I would indeed be the last person to equate all branding with advertising but the quote does resonate with a question that many CFOs have been asking for years on end: Do brands deliver business results? In fact, one finance head in the middle of a particularly acrimonious debate on marketing budgets threw up an interesting googly 'what would really happen if I decided not to advertise this year'. There was a telling silence for almost half a minute. Of course the immediate pushbacks were risking trade support, losing share of voice to competition and suspicions of imminent closure.
But I can't recall a single person in that room actually making a case for retaining customer engagement. How can we afford to ignore the cause and effect relationship between branding expenses and performance metrics? And why don't we measure this relationship? Talk to companies and this is usually brushed off, citing the tenuous links between brand expenditure and sales performance. By that token do we really know which part of the capital employed in any business really delivered the ROCE?
Back in 2009, a friend, who chairs one of the top five communications groups today, asked if we could design a brand award in memory of his famous father who founded the firm. (I have lost count of the number of brand awards this country gives out. Are they really taken seriously?) We agreed, provided the award recognised brands that could demonstrate a performance contribution. And so was born the Hiperband(TM), or the High Performance Brand award. The underlying logic was that the business under the chosen brand should have been able to sustain growth over the category, as well as drive a return in excess of the cost of capital. In tandem, this would provide fundamental evidence of the role of the brand in generating economic earnings. We linked brand metrics to performance measures, thereby making brands accountable for shareholder returns.
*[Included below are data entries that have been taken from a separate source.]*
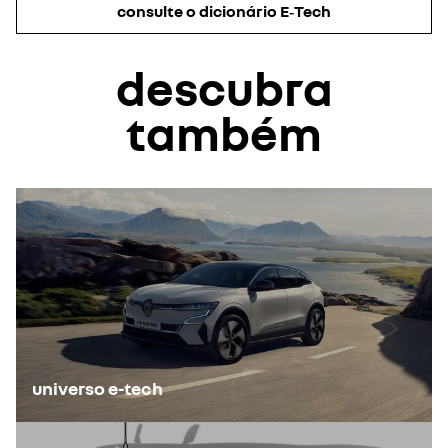
consulte o dicionário E‑Tech
descubra
também
universo e-tech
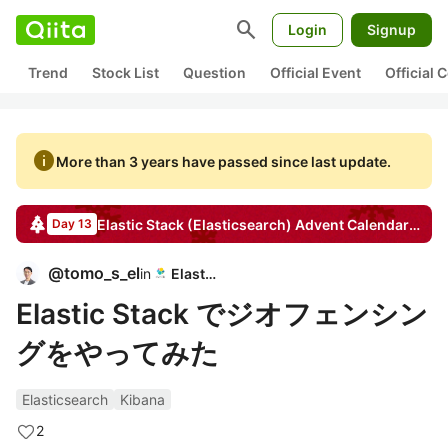
search
Login
Signup
Trend
Stock List
Question
Official Event
Official
info
More than 3 years have passed since last update.
Elastic Stack (Elasticsearch)
Advent Calendar
2022
Day 13
@
tomo_s_el
in
Elastic
Elastic Stack でジオフェンシン
グをやってみた
Elasticsearch
Kibana
2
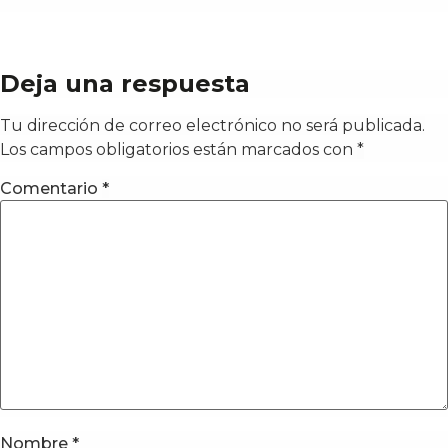
Deja una respuesta
Tu dirección de correo electrónico no será publicada.
Los campos obligatorios están marcados con
*
Comentario
*
Nombre
*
Let us take a couple of examples to test this logic.
BMW is able to generate demand at a higher rate than the competition. This is because it enjoys a higher level of purchase consideration, existing customers would like to upgrade to another BMW and most Beamer customers will strongly recommend the brand to other prospective car buyers. It is fairly clear that the business will enjoy a much higher level of enquiry than the category as a whole, placing it over tail wind. Given this strong equity, it will generate higher levels of conversion, higher average price recoveries and low credit periods too.
The upshot of all this is threefold: strong momentum, healthy margins and steady cash flows. It takes no financial genius to link these to enviable levels of economic profit and shareholder value. Could you say the same for many of their competitors? The difference is primarily in the ability of the BMW brand asset to influence real business metrics.
This could be applied to an Apple, an Uber (in a little while) as well as a Disney. All of these businesses tend to have higher predictability as well as cash streams. Both derived from the intrinsic strength of the brand assets. Back home in India HUL even today has a negative working capital utilisation. This is because the company provides almost zero credit to the trade while enjoying decent levels of credit from their suppliers. Both are the direct result of high brand equity.
None of this is possible of course without a fundamental recognition of brands as business assets. The world's best companies including B2B giants like GE assign CXO level responsibility to their brand assets. It is only then that brands get the financial recognition, performance accountability and the governance that puts them in the same class as any other capital item.